Hugh from the Electronic Frontier Foundation sez,
As Google expands its Google Book Search service, adding millions of titles, it will dramatically increase the public's access to books. More and more people will soon be browsing, reading and purchasing books online. But Google may be leaving out the privacy we have come to expect, with systems that monitor the digital books you search, the pages you read, how long you spend on various pages, and even what you write down in the margins.To ensure that our privacy remains at least as strong online as it is in the physical world, Google needs to do more. With the ACLU of Northern California and the Samuelson Clinic at UC Berkeley, EFF has written a letter to Google CEO Eric Schmidt, demanding that Google take specific steps to protect your freedom to read privately. We've asked that Google only respond to legitimate warrants when the government comes calling, for example, and we've asked that they not share your private reading data with third parties without your permission, among other things.
Now, we need you to join us in the fight to defend reader privacy — take action and tell Eric Schmidt that you demand the same privacy for your online reading habits that you enjoy when reading paper.
I have some misgivings about the Google Book Search settlement, mostly to do with the fact that a settlement means that Google won't litigate the fair use question of whether making a copy of a work in order to create a search engine infringes copyright.
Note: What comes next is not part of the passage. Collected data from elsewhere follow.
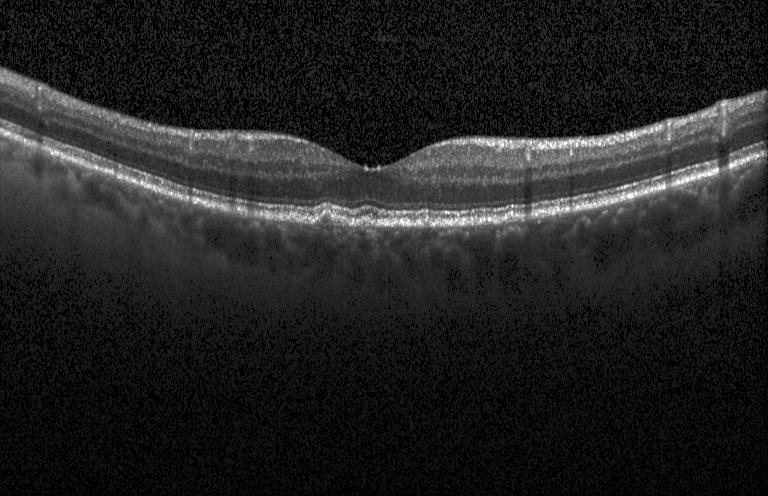
OCT finding: multiple drusen.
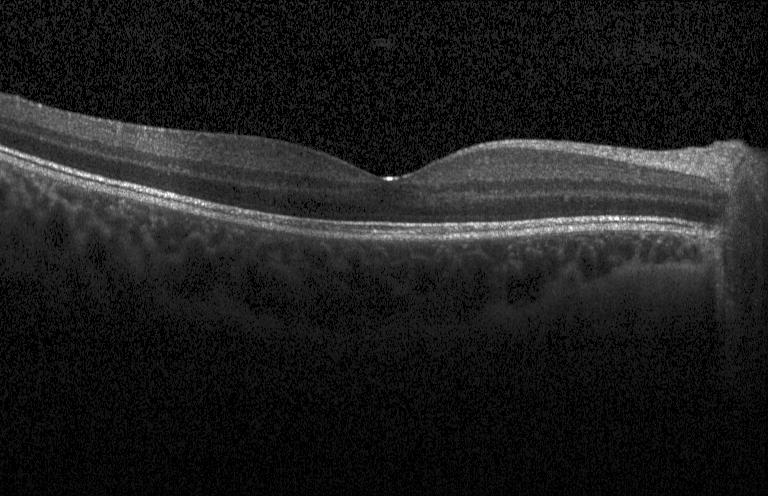
OCT line scan.
Diagnosis: neither choroidal neovascularization, diabetic macular edema, nor drusen.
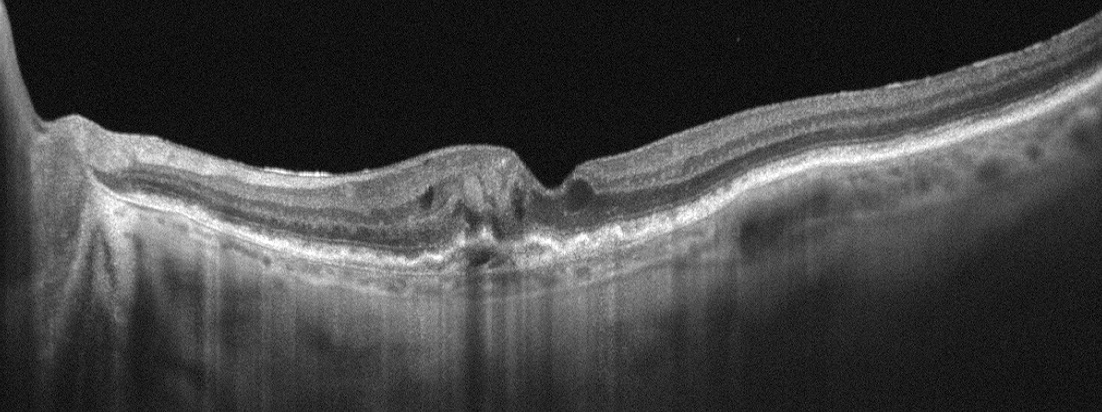 Optical coherence tomography B-scan. OCT finding: AMD.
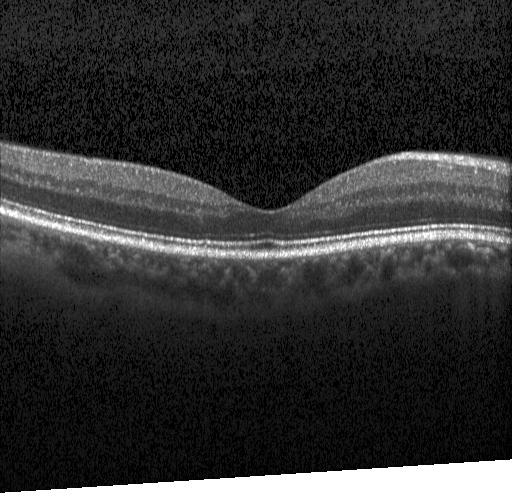 Impression: no evidence of CNV, DME, or drusen.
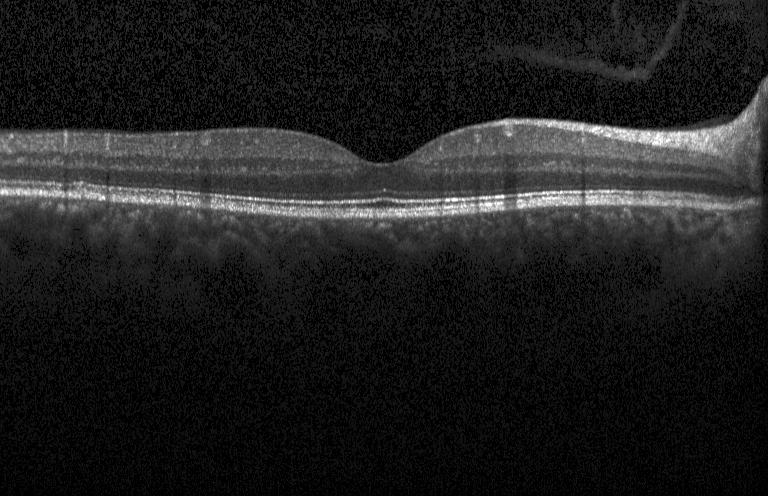
This B-scan demonstrates no evidence of choroidal neovascularization, diabetic macular edema, or drusen.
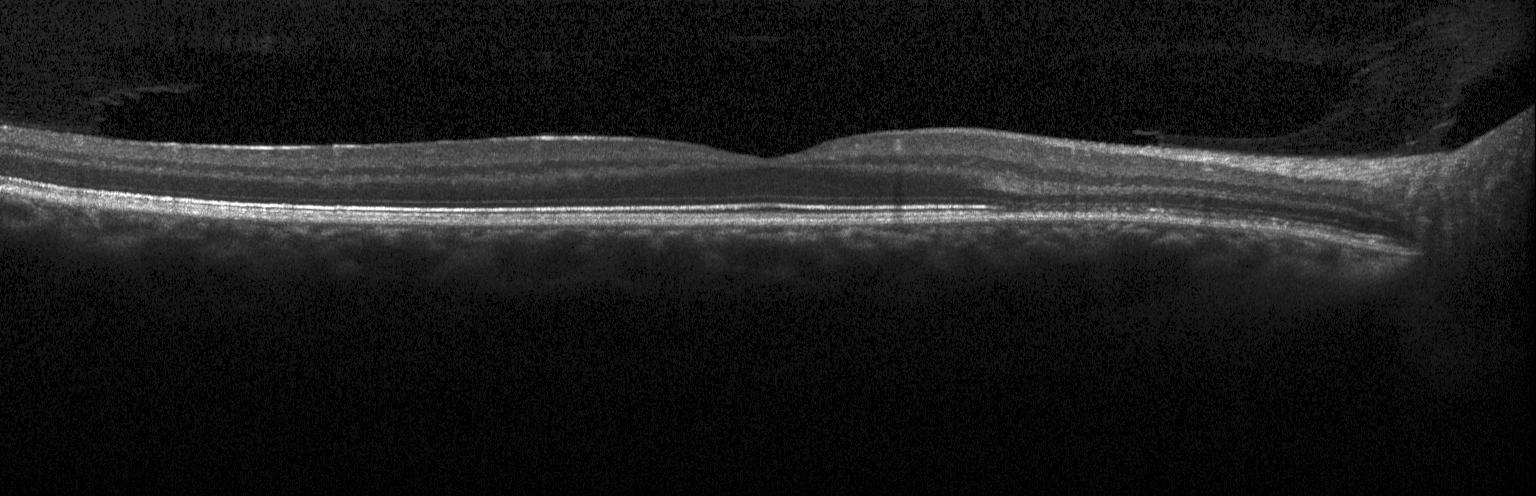

Retinal OCT cross-section.
Impression: no evidence of choroidal neovascularization, diabetic macular edema, or drusen.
Those misgivings don't trump my delight at the idea of guaranteeing public access to all these books, and the restoration of orphan books to public hands.
But the issue of privacy is much more grave. I want Google to create a binding, written agreement to hold readers' information private, so that the future of reading doesn't include the possibility of warrantless spying on your book-reading activity. For complex legal reasons, it's unlikely that anyone will ever be in a position to give Google a settlement permitting this again, so this is it. The status quo Google sets will be the one that we end up living with for the foreseeable future.